======== Extract provided
This is an automated email from the ASF dual-hosted git repository.

weichenxu123 pushed a commit to branch branch-3.5
in repository https://gitbox.apache.org/repos/asf/spark.git


The following commit(s) were added to refs/heads/branch-3.5 by this push:
     new 40ccabfd681 [SPARK-44908][ML][CONNECT] Fix cross validator foldCol 
param functionality
40ccabfd681 is described below

commit 40ccabfd68141eabe8f9b9bf15acad9fc6b7dff1
Author: Weichen Xu <weichen...@databricks.com>
AuthorDate: Wed Aug 23 18:19:15 2023 +0800

    [SPARK-44908][ML][CONNECT] Fix cross validator foldCol param functionality
    
    ### What changes were proposed in this pull request?
    
    Fix cross validator foldCol param functionality.
    In main branch the code calls `df.rdd` APIs but it is not supported in 
spark connect
    
    ### Why are the changes needed?
    
    Bug fix.
    
    ### Does this PR introduce _any_ user-facing change?
    
    No
    
    ### How was this patch tested?
    
    UT.
    
    ### Was this patch authored or co-authored using generative AI tooling?
================
======== Record excerpts
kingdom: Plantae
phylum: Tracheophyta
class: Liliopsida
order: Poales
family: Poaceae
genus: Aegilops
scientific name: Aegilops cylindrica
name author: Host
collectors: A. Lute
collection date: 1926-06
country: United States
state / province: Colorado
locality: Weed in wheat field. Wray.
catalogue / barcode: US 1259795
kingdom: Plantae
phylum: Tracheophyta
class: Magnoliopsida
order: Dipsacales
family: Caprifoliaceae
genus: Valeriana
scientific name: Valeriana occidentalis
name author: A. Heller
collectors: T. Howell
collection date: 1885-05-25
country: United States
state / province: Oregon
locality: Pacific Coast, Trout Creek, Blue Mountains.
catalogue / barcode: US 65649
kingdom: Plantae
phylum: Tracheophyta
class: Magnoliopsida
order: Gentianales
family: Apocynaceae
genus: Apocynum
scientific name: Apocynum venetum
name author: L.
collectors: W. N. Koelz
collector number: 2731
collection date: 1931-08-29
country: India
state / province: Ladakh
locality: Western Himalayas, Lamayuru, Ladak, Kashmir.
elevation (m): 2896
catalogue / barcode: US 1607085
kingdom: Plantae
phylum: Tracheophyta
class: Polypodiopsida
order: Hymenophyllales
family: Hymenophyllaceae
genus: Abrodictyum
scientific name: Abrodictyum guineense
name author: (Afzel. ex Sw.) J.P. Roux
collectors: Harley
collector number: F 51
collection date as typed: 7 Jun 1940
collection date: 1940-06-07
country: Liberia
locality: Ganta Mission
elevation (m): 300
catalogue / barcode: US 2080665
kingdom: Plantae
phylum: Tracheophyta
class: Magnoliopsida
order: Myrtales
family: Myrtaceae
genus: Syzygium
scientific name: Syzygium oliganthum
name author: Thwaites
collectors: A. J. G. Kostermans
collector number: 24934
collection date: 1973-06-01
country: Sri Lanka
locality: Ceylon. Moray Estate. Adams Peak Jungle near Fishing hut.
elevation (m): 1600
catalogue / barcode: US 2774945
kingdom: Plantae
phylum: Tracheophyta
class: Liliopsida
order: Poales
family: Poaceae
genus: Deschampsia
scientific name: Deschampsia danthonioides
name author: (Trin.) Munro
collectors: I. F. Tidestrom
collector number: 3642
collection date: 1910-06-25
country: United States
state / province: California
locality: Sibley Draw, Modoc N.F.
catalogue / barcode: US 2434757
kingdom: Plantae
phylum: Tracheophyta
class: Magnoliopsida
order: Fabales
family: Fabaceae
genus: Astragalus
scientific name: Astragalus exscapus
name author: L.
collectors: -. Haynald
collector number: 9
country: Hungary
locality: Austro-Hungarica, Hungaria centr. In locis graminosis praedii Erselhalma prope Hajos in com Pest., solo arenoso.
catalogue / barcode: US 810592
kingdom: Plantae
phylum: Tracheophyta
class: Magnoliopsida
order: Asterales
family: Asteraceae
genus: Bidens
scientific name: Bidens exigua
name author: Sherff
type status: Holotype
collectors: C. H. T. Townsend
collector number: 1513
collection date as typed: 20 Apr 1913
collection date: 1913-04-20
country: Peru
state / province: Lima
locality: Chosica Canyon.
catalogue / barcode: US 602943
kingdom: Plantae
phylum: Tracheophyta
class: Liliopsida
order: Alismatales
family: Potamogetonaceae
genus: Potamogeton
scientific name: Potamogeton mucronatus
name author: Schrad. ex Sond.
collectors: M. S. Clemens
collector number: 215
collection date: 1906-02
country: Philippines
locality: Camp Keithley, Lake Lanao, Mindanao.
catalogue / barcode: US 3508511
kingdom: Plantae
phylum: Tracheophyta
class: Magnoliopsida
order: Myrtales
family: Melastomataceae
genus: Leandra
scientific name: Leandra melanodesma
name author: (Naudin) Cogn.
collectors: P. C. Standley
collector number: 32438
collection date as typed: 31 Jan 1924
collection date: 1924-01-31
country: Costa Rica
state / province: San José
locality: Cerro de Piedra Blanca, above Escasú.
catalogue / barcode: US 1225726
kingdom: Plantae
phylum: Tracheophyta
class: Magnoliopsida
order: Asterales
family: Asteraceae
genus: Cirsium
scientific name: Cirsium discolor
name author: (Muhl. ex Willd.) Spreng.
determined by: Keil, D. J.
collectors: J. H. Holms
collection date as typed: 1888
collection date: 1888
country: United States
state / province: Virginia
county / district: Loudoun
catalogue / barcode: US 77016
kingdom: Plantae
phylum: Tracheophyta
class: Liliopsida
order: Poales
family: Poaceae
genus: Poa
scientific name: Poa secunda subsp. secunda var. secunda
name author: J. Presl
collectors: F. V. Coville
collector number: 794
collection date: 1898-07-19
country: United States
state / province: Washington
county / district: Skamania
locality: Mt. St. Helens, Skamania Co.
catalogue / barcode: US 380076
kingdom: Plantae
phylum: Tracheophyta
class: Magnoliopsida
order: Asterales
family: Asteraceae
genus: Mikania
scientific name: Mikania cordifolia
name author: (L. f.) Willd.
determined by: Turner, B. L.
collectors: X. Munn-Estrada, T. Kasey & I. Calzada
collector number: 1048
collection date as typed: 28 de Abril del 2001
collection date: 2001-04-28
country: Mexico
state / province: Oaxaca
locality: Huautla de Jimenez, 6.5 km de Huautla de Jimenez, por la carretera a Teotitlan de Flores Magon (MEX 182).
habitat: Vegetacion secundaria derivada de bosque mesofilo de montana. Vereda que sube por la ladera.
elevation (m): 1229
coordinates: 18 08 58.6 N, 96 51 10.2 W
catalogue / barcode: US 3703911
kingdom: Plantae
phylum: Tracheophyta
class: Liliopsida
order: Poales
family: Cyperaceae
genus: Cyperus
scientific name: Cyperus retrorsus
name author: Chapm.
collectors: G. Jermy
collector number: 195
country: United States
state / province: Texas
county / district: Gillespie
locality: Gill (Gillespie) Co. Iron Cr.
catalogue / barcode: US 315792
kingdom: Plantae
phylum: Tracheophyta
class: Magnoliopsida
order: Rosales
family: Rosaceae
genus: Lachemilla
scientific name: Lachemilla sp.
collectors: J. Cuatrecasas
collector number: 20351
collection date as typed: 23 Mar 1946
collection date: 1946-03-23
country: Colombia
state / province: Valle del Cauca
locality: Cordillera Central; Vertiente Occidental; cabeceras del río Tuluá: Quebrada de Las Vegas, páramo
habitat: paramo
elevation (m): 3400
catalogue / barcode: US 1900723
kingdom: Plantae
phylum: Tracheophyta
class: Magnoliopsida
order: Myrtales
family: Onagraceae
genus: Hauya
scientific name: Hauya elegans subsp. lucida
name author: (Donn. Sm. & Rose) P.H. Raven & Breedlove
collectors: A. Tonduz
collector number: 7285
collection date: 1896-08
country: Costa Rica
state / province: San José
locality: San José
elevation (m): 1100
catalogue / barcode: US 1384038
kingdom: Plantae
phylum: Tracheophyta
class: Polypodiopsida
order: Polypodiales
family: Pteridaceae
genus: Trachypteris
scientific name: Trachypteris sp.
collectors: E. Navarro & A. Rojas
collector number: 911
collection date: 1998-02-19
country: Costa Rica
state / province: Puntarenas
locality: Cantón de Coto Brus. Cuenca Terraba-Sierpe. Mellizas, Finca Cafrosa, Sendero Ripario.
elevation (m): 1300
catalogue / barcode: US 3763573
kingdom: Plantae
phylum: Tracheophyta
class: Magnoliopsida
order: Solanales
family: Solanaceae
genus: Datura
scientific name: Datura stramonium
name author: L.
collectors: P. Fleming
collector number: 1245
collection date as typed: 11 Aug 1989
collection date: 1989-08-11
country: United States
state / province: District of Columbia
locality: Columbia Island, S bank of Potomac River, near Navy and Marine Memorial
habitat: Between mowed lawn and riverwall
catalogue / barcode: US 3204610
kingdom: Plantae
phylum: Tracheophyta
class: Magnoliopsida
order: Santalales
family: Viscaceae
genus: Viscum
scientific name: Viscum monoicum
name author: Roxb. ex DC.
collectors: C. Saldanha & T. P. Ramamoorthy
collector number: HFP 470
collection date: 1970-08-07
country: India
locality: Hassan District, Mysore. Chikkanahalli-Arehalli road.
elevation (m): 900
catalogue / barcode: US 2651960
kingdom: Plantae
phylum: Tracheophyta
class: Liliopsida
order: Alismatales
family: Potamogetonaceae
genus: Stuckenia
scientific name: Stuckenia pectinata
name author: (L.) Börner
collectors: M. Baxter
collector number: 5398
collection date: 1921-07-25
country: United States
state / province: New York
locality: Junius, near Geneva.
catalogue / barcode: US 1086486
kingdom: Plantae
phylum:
================
◆ Problems
1) Using the commit email, answer:
(a) To which branch was the commit pushed?
(b) Which API call does the email say is not supported in Spark Connect?
(c) How was the patch tested?
2) In the records, repeat word for word every line starting with the one containing "collector number: 794" and going on through the one containing "scientific name: Mikania cordifolia", both included.
The commit email and the records come from separate, unrelated sources.

◆ Solutions to the tasks
1)
(a) branch-3.5
(b) `df.rdd`
(c) UT.

2)
collector number: 794
collection date: 1898-07-19
country: United States
state / province: Washington
county / district: Skamania
locality: Mt. St. Helens, Skamania Co.
catalogue / barcode: US 380076
kingdom: Plantae
phylum: Tracheophyta
class: Magnoliopsida
order: Asterales
family: Asteraceae
genus: Mikania
scientific name: Mikania cordifolia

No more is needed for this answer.